Wylder
SPRINGFIELD – McLean County lawyer James Wylder, whose mesothelioma conspiracy claims usually succeed, suffered a loss when he sued on the strength of a death certificate from 1982.
Circuit Judge Scott Drazewski rejected Freda Barden's certificate last year, and Fourth District appeals judges affirmed the decision this year.
"No records exist summarizing and detailing the performance of the coroner's official duties in performing a medical examination upon decedent or an autopsy, as none was performed," Justice John Turner wrote.
"Moreover, the preparers who could shed light on their conclusions are no longer living," he wrote.
He wrote that Drazewski correctly excluded testimony of Arthur Frank of Philadelphia.
"Dr. Frank's conclusion that decedent died from mesothelioma was based on evidence that would not be admissible into evidence at trial," he wrote.
Justices James Knecht and Carol Pope agreed.
Wylder has won a string of conspiracy trials in McLean County, holding Honeywell and other companies responsible for events that occurred 50 to 100 years ago.
Verdicts keep growing, and the most recent one exceeded all previous verdicts together.
On March 11, jurors awarded about $40 million in punitive damages against Owens-Illinois, $20 million against Honeywell, and $20 million against Pneumo Abex.
They awarded about $9 million in actual damages against those three and John Crane Inc.
But Barden's estate won't win a penny, Drazewski and the Fourth Circuit decided.
Wylder sued Honeywell, Pneumo Abex, Sprinkmann Sons, Rapid-American, Owens-Illinois, and Garlock Sealing Technologies in 2007, for estate administrator Linda Durbin.
She claimed Barden contracted mesothelioma on jobs at Armour Packing and Hiram Walker distillery in Peoria from 1959 to 1980.
Defendants moved to dismiss under a two year statute of limitation.
Wylder answered that the limit didn't apply because Durbin just discovered the cause of death.
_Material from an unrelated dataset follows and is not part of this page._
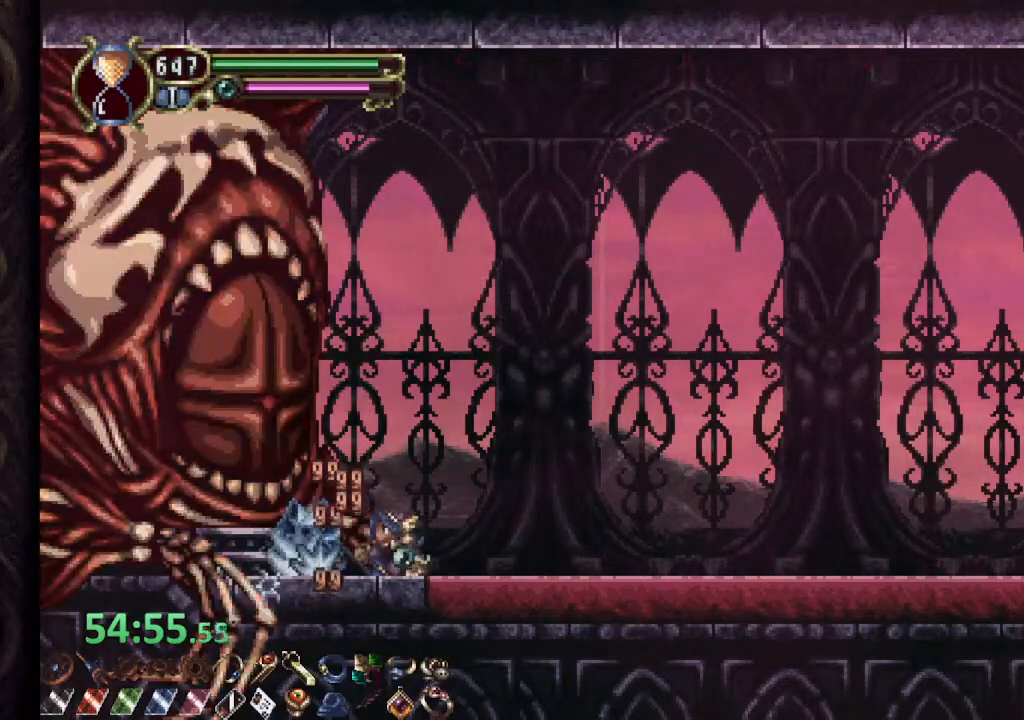
{"buttons": [], "left_stick": "down", "right_stick": "center", "events": [[67, "L2", "down"], [150, "R2", "down"], [200, "L2", "up"], [200, "SQUARE", "down"], [233, "SQUARE", "up"], [250, "R2", "up"], [283, "SQUARE", "down"], [350, "SQUARE", "up"]]}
Drazewski denied the motions, so defendants sought an equal result through summary judgment on the death certificate.
After a hearing, Drazewski ruled he couldn't admit the certificate or Frank's report.
Wylder moved for reconsideration, offering as new evidence a diagnosis of mesothelioma in a letter from late oncologist Robert Thompson to a lawyer in 1976.
Barden's daughter, Linda Marks, swore in an affidavit that she found the letter with her mother's personal papers.
Drazewski held a hearing, decided not to admit the letter, and denied reconsideration.
Wylder appealed, arguing the defendants didn't dispute the diagnosis on the certificate.
Defendants answered by challenging all of Wylder's conspiracy claims.
"Repeated trials of claims for asbestos related injuries against defendants who are not even alleged to have made or sold the asbestos products to which the plaintiff was exposed, and whose purported liability is based solely on a civil conspiracy theory, is a phenomenon unique to the central Illinois courts," Neil Lloyd and Joshua Lee wrote for Owens-Illinois wrote.
They argued that a Fourth District decision from 1999 should have put an end to civil conspiracy claims against Owens-Illinois.
They wrote that they defended four multi week trials in 2010.
Abex lawyer Reagan Simpson of Austin, Texas, wrote that it wasn't his client's burden to prove Barden didn't have mesothelioma.
He wrote that it was Durbin's burden to produce admissible evidence that she did have it.
Fourth District judges upheld Drazewski, finding state law limits evidence to results of post mortem and laboratory examinations.
"Although plaintiff attempts to argue that no dispute exists that mesothelioma was the cause of decedent's death, it is hard to imagine what the arguments in the trial court were about if not," Turner wrote.
He rejected Frank's report and the letter from the dead doctor.
"As the letter was in her possession long before the hearing on the motion for summary judgment, plaintiff cannot establish due diligence," he wrote.
The Fourth District issued its mandate on March 7.